İstanbul Esenyurt Belediye Başkanı Ahmet Özer’in tutuklanarak yerine kayyum atanmasının ardından CHP’lilerin Cumhuriyet Meydanı'nda başlattığı demokrasi nöbeti devam ediyor. Nöbet 37’inci gününde, İstanbul’daki 39 CHP ilçe başkanı, ilçe örgütü üyeleri ve Esenyurtlu vatandaşların yanı sıra, CHP İzmir il örgütü, Buca Belediye Başkanı Görkem Duman, Buca İlçe Başkanı Çağdaş Kaya ile ilçe örgütü, Sakarya İl Başkanı Oğuz Can Curoğlu, Sakarya Kadın Kolları Başkanı Azize Çeroğlu, Sakarya’nın CHP il ve ilçe örgütünden üyelerin katılımıyla devam etti.

Nöbette, "Gün gelecek, devran dönecek, AKP halka hesap verecek", "Hak, hukuk, adalet" sloganlarının atılırken, CHP Buca İlçe Örgütü nöbet alanına üzerinde 'Adalet öldü', 'Demokrasi öldü' yazan tabut ve üzerinde “Halkın iradesi elinden alındı” yazısı ile zincir bulunan koltuk ile katıldı.
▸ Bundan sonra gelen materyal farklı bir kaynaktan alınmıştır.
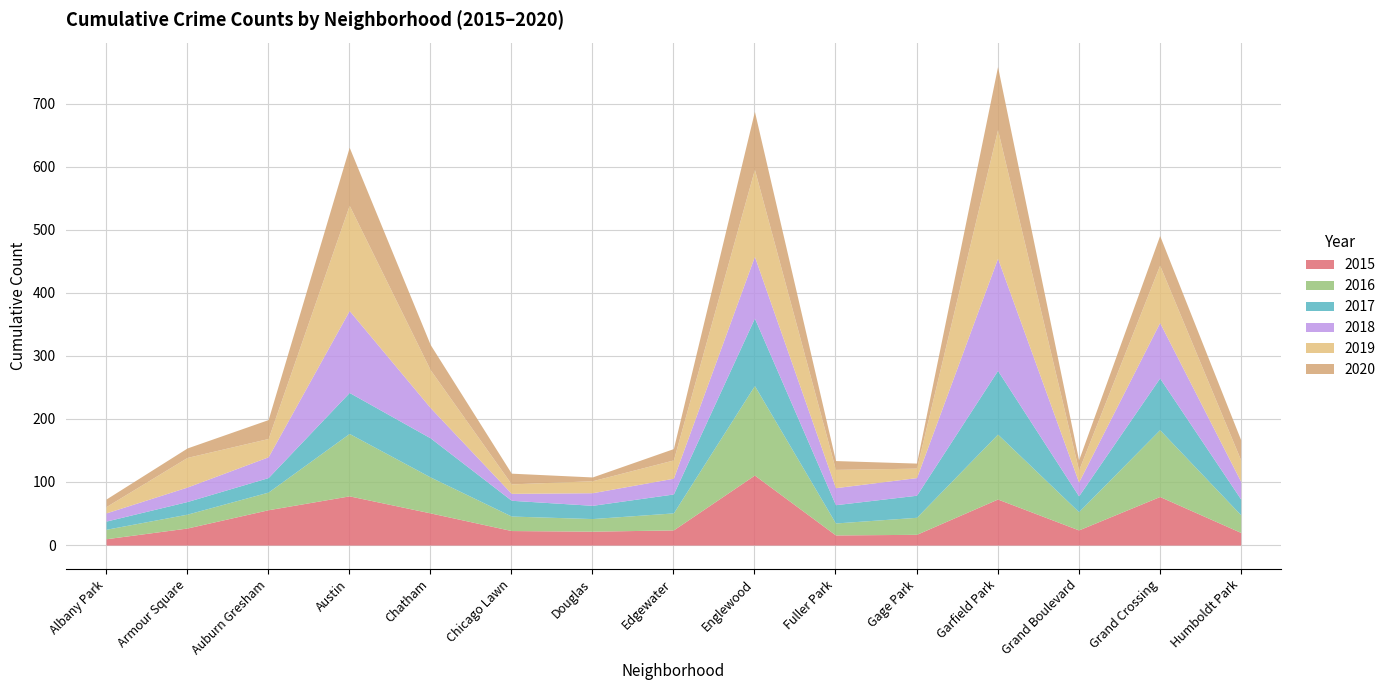

True or false: 2015 has a value of 32 at Chicago Lawn.

False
Buca Belediye Başkanı Görkem Duman, CHP Sakarya İl Başkanı Oğuz Can Curoğlu, sanatçı Tolga Sağ yaptıkları konuşmalarla Ahmet Özer’e destek mesajları verdi.

Esenyurt'ta tabutlu demokrasi nöbeti: 'Adalet öldü' - Resim : 1

GRUP TOPLANTISI MEYDANDA YAPILDI

Bugünkü demokrasi nöbeti farklı bir protestoya da sahne oldu. Esenyurt Belediyesi’nin CHP'li meclis üyeleri, bugün gerçekleşen meclis toplantısına çağrılmadıklarını belirtti. CHP'li üyeler durumu nöbet alanında düzenledikleri grup toplantısıyla protesto etti. Esenyurt Belediyesi CHP Grup Başkanvekili Sadettin Yıldırım da meydandaki grup toplantısında konuşma yaptı, iktidarın engellemelerini, kayyum politikasını eleştirdi.
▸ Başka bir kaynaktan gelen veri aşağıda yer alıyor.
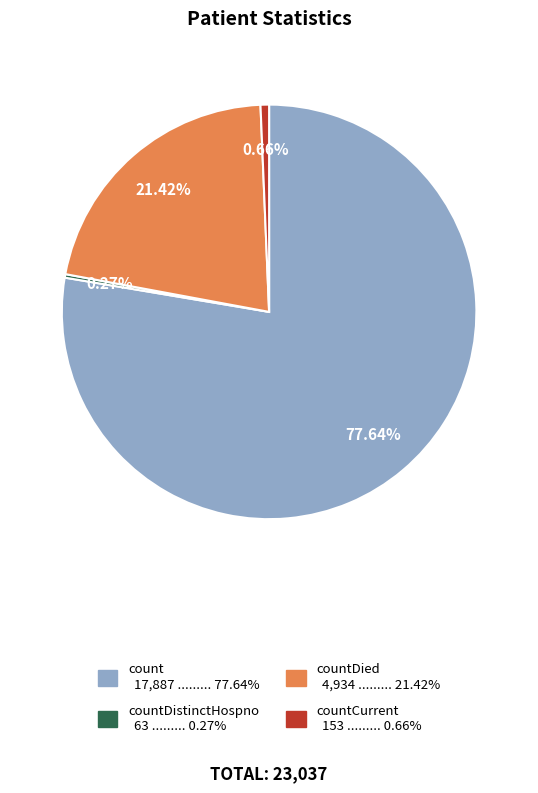

Is there any slice that represents more than half of the pie?

Yes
Konuşmaların ardından CHP Esenyurt İlçe Başkanı Hüseyin Ergün açıklamalarda bulundu. Ergün şunları söyledi:

* "Türkiye'de başka yerlerdeki demokrasinin ölmesine izin vermemek için temsili de olsa halkımıza buradan bir mesaj göndermek istiyoruz. Değerli halkımız, biz burada kendimiz için toplanmıyoruz. Sizlerin haklarını, hukuklarını korumak için, sizlerin daha adaletli, daha demokratik bir ortamda yaşayabilmesi için mücadele ediyoruz. Kazanımlarımız sadece kendimiz için değil. Bizim mücadelemiz sonucunda emekli daha iyi bir gelir seviyesine ulaşacaksa, öğrenci yurtları daha çoğalacaksa, çocuk kreşleri daha çoğalacaksa, bunlardan sadece burada mücadele edenlerin çocukları, öğrencileri faydalanmayacak. Hepinizin, ihtiyacı olan herkesin faydalanacağı bir sistem oluşturuyoruz.
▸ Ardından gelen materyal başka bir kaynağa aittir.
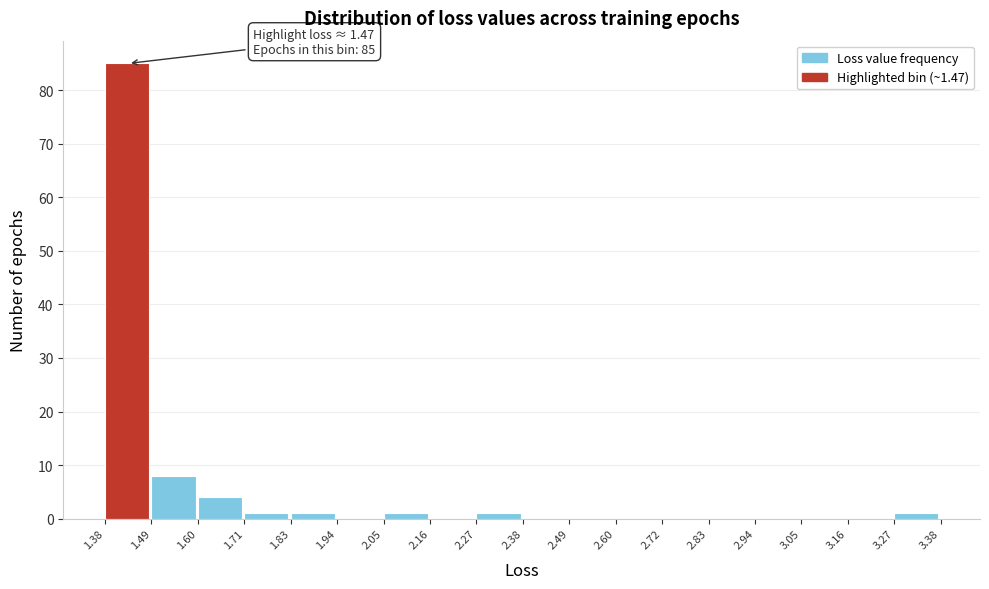

Which range on the x-axis has the tallest bar?

1.38 to 1.49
* Emekçi sınıfımız, işçi sınıfımız, esnaf sınıfımız, evini zor geçindiriyorsa bu, buradakiler yüzünden değil buradakilerin mücadele ettikleri yüzündendir. Yani ülkeyi yönetenlerin yüzündendir kardeşim. Gelin birlikte mücadele edelim. Birbirimizi kırmadan, dökmeden, birbirimize saldırmadan. Bakın çevremizde olan bitenlere, güneyimizdeki ülkelere bakın. Çok daha demokratik ortamlarda sorunlar çözülecekken, sırf sömürmek için insanları konularıyla, komşularıyla düşman ediyorlar. Bize gereken değerleri biliyoruz; demokratik ortamda barış, eşit haklara sahip olmak, sadece düşünmek değil düşündüğünü de ifade etme özgürlüğüdür."